:: PROBLEM STATEMENT ::
Leave every entry as it is and write the data out in full.

(Stored data entries)
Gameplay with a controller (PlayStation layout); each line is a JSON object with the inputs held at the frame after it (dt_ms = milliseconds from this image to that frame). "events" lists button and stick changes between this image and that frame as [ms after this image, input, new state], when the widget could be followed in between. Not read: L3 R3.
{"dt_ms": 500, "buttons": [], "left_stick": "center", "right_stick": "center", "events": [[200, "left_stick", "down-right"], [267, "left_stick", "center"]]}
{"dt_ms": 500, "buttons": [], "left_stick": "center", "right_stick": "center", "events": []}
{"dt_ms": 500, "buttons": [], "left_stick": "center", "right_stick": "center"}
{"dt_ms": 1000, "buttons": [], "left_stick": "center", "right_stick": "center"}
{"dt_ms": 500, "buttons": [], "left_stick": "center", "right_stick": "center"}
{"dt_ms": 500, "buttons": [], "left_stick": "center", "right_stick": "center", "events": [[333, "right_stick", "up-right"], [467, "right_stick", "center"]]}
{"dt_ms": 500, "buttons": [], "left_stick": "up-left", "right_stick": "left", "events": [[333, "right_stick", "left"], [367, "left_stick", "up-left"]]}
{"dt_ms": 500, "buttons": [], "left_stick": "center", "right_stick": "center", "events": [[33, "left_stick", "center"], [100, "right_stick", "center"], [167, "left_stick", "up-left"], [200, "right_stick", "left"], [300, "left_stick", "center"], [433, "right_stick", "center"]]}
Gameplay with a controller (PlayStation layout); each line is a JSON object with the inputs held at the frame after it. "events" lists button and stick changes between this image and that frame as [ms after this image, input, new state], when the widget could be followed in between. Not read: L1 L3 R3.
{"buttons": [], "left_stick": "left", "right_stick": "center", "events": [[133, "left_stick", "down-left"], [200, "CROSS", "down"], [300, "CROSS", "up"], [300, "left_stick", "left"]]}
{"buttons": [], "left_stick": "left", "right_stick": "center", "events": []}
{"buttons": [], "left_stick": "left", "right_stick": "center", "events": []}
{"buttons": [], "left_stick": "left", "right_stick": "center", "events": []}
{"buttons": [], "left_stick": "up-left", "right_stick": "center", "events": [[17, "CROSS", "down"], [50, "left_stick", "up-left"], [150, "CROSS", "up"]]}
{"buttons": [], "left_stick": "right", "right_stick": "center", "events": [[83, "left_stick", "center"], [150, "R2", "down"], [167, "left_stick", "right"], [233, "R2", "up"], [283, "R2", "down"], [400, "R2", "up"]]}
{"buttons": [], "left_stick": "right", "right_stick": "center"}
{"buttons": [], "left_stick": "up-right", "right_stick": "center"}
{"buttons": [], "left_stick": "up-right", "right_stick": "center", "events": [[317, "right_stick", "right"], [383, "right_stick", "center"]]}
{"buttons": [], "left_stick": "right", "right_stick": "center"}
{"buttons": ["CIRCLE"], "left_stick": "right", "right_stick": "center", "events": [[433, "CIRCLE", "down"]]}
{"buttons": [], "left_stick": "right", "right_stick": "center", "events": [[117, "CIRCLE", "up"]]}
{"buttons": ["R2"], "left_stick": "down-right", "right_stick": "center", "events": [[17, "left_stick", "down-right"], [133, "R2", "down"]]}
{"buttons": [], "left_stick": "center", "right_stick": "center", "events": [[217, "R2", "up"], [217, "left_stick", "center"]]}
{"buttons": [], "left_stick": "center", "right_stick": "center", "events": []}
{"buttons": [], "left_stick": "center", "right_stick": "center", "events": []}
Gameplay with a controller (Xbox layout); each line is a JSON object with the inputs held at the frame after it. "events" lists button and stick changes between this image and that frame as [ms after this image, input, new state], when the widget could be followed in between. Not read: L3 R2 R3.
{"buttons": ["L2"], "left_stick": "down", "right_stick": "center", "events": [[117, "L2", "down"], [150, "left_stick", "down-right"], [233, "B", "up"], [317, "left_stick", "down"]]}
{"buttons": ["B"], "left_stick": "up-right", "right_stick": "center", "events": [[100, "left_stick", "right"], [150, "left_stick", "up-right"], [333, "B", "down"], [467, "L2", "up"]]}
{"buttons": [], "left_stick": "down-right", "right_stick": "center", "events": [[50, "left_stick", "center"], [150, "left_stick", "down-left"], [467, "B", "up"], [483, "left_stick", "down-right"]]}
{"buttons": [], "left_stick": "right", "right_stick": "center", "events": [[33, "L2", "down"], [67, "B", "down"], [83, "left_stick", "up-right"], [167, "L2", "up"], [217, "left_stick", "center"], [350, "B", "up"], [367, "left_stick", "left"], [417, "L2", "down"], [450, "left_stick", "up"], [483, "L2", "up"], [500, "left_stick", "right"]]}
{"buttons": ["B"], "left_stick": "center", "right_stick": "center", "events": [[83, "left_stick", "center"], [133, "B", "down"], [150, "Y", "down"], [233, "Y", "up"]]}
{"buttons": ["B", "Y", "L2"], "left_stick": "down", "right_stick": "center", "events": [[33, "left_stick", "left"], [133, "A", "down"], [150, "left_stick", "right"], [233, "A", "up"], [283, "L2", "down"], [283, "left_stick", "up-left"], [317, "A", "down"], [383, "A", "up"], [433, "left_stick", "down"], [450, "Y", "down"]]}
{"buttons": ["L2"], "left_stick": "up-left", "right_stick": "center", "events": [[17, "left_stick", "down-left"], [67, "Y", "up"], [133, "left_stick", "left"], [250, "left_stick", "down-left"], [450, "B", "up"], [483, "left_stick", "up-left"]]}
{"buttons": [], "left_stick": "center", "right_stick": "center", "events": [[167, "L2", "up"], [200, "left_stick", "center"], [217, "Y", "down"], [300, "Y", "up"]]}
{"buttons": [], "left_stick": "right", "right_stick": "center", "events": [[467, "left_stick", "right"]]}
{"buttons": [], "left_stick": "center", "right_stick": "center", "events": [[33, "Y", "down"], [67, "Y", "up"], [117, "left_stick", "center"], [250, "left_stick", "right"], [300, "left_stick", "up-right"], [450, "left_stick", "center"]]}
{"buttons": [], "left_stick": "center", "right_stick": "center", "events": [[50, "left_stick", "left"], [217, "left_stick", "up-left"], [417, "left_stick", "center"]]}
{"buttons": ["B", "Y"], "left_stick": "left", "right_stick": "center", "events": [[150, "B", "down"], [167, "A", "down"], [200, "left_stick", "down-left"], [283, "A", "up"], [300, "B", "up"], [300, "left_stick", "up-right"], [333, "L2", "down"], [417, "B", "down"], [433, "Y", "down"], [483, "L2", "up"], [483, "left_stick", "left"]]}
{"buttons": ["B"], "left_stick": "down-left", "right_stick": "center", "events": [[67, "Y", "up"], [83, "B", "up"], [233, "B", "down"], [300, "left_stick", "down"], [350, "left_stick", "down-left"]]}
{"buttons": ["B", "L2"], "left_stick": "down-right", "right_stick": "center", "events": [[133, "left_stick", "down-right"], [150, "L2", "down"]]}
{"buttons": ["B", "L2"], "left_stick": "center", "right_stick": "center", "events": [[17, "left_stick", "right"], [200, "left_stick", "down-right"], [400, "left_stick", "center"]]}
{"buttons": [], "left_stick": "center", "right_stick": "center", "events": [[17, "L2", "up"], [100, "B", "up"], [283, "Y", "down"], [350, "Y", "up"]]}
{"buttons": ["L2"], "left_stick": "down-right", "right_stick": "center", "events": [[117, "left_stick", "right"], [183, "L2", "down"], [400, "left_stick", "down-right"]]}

:: SOLUTION TO THIS TASK ::
Gameplay with a controller (PlayStation layout); each line is a JSON object with the inputs held at the frame after it (dt_ms = milliseconds from this image to that frame). "events" lists button and stick changes between this image and that frame as [ms after this image, input, new state], when the widget could be followed in between. Not read: L3 R3.
{"dt_ms": 500, "buttons": [], "left_stick": "center", "right_stick": "center", "events": [[200, "left_stick", "down-right"], [267, "left_stick", "center"]]}
{"dt_ms": 500, "buttons": [], "left_stick": "center", "right_stick": "center", "events": []}
{"dt_ms": 500, "buttons": [], "left_stick": "center", "right_stick": "center"}
{"dt_ms": 1000, "buttons": [], "left_stick": "center", "right_stick": "center"}
{"dt_ms": 500, "buttons": [], "left_stick": "center", "right_stick": "center"}
{"dt_ms": 500, "buttons": [], "left_stick": "center", "right_stick": "center", "events": [[333, "right_stick", "up-right"], [467, "right_stick", "center"]]}
{"dt_ms": 500, "buttons": [], "left_stick": "up-left", "right_stick": "left", "events": [[333, "right_stick", "left"], [367, "left_stick", "up-left"]]}
{"dt_ms": 500, "buttons": [], "left_stick": "center", "right_stick": "center", "events": [[33, "left_stick", "center"], [100, "right_stick", "center"], [167, "left_stick", "up-left"], [200, "right_stick", "left"], [300, "left_stick", "center"], [433, "right_stick", "center"]]}
Gameplay with a controller (PlayStation layout); each line is a JSON object with the inputs held at the frame after it. "events" lists button and stick changes between this image and that frame as [ms after this image, input, new state], when the widget could be followed in between. Not read: L1 L3 R3.
{"buttons": [], "left_stick": "left", "right_stick": "center", "events": [[133, "left_stick", "down-left"], [200, "CROSS", "down"], [300, "CROSS", "up"], [300, "left_stick", "left"]]}
{"buttons": [], "left_stick": "left", "right_stick": "center", "events": []}
{"buttons": [], "left_stick": "left", "right_stick": "center", "events": []}
{"buttons": [], "left_stick": "left", "right_stick": "center", "events": []}
{"buttons": [], "left_stick": "up-left", "right_stick": "center", "events": [[17, "CROSS", "down"], [50, "left_stick", "up-left"], [150, "CROSS", "up"]]}
{"buttons": [], "left_stick": "right", "right_stick": "center", "events": [[83, "left_stick", "center"], [150, "R2", "down"], [167, "left_stick", "right"], [233, "R2", "up"], [283, "R2", "down"], [400, "R2", "up"]]}
{"buttons": [], "left_stick": "right", "right_stick": "center"}
{"buttons": [], "left_stick": "up-right", "right_stick": "center"}
{"buttons": [], "left_stick": "up-right", "right_stick": "center", "events": [[317, "right_stick", "right"], [383, "right_stick", "center"]]}
{"buttons": [], "left_stick": "right", "right_stick": "center"}
{"buttons": ["CIRCLE"], "left_stick": "right", "right_stick": "center", "events": [[433, "CIRCLE", "down"]]}
{"buttons": [], "left_stick": "right", "right_stick": "center", "events": [[117, "CIRCLE", "up"]]}
{"buttons": ["R2"], "left_stick": "down-right", "right_stick": "center", "events": [[17, "left_stick", "down-right"], [133, "R2", "down"]]}
{"buttons": [], "left_stick": "center", "right_stick": "center", "events": [[217, "R2", "up"], [217, "left_stick", "center"]]}
{"buttons": [], "left_stick": "center", "right_stick": "center", "events": []}
{"buttons": [], "left_stick": "center", "right_stick": "center", "events": []}
Gameplay with a controller (Xbox layout); each line is a JSON object with the inputs held at the frame after it. "events" lists button and stick changes between this image and that frame as [ms after this image, input, new state], when the widget could be followed in between. Not read: L3 R2 R3.
{"buttons": ["L2"], "left_stick": "down", "right_stick": "center", "events": [[117, "L2", "down"], [150, "left_stick", "down-right"], [233, "B", "up"], [317, "left_stick", "down"]]}
{"buttons": ["B"], "left_stick": "up-right", "right_stick": "center", "events": [[100, "left_stick", "right"], [150, "left_stick", "up-right"], [333, "B", "down"], [467, "L2", "up"]]}
{"buttons": [], "left_stick": "down-right", "right_stick": "center", "events": [[50, "left_stick", "center"], [150, "left_stick", "down-left"], [467, "B", "up"], [483, "left_stick", "down-right"]]}
{"buttons": [], "left_stick": "right", "right_stick": "center", "events": [[33, "L2", "down"], [67, "B", "down"], [83, "left_stick", "up-right"], [167, "L2", "up"], [217, "left_stick", "center"], [350, "B", "up"], [367, "left_stick", "left"], [417, "L2", "down"], [450, "left_stick", "up"], [483, "L2", "up"], [500, "left_stick", "right"]]}
{"buttons": ["B"], "left_stick": "center", "right_stick": "center", "events": [[83, "left_stick", "center"], [133, "B", "down"], [150, "Y", "down"], [233, "Y", "up"]]}
{"buttons": ["B", "Y", "L2"], "left_stick": "down", "right_stick": "center", "events": [[33, "left_stick", "left"], [133, "A", "down"], [150, "left_stick", "right"], [233, "A", "up"], [283, "L2", "down"], [283, "left_stick", "up-left"], [317, "A", "down"], [383, "A", "up"], [433, "left_stick", "down"], [450, "Y", "down"]]}
{"buttons": ["L2"], "left_stick": "up-left", "right_stick": "center", "events": [[17, "left_stick", "down-left"], [67, "Y", "up"], [133, "left_stick", "left"], [250, "left_stick", "down-left"], [450, "B", "up"], [483, "left_stick", "up-left"]]}
{"buttons": [], "left_stick": "center", "right_stick": "center", "events": [[167, "L2", "up"], [200, "left_stick", "center"], [217, "Y", "down"], [300, "Y", "up"]]}
{"buttons": [], "left_stick": "right", "right_stick": "center", "events": [[467, "left_stick", "right"]]}
{"buttons": [], "left_stick": "center", "right_stick": "center", "events": [[33, "Y", "down"], [67, "Y", "up"], [117, "left_stick", "center"], [250, "left_stick", "right"], [300, "left_stick", "up-right"], [450, "left_stick", "center"]]}
{"buttons": [], "left_stick": "center", "right_stick": "center", "events": [[50, "left_stick", "left"], [217, "left_stick", "up-left"], [417, "left_stick", "center"]]}
{"buttons": ["B", "Y"], "left_stick": "left", "right_stick": "center", "events": [[150, "B", "down"], [167, "A", "down"], [200, "left_stick", "down-left"], [283, "A", "up"], [300, "B", "up"], [300, "left_stick", "up-right"], [333, "L2", "down"], [417, "B", "down"], [433, "Y", "down"], [483, "L2", "up"], [483, "left_stick", "left"]]}
{"buttons": ["B"], "left_stick": "down-left", "right_stick": "center", "events": [[67, "Y", "up"], [83, "B", "up"], [233, "B", "down"], [300, "left_stick", "down"], [350, "left_stick", "down-left"]]}
{"buttons": ["B", "L2"], "left_stick": "down-right", "right_stick": "center", "events": [[133, "left_stick", "down-right"], [150, "L2", "down"]]}
{"buttons": ["B", "L2"], "left_stick": "center", "right_stick": "center", "events": [[17, "left_stick", "right"], [200, "left_stick", "down-right"], [400, "left_stick", "center"]]}
{"buttons": [], "left_stick": "center", "right_stick": "center", "events": [[17, "L2", "up"], [100, "B", "up"], [283, "Y", "down"], [350, "Y", "up"]]}
{"buttons": ["L2"], "left_stick": "down-right", "right_stick": "center", "events": [[117, "left_stick", "right"], [183, "L2", "down"], [400, "left_stick", "down-right"]]}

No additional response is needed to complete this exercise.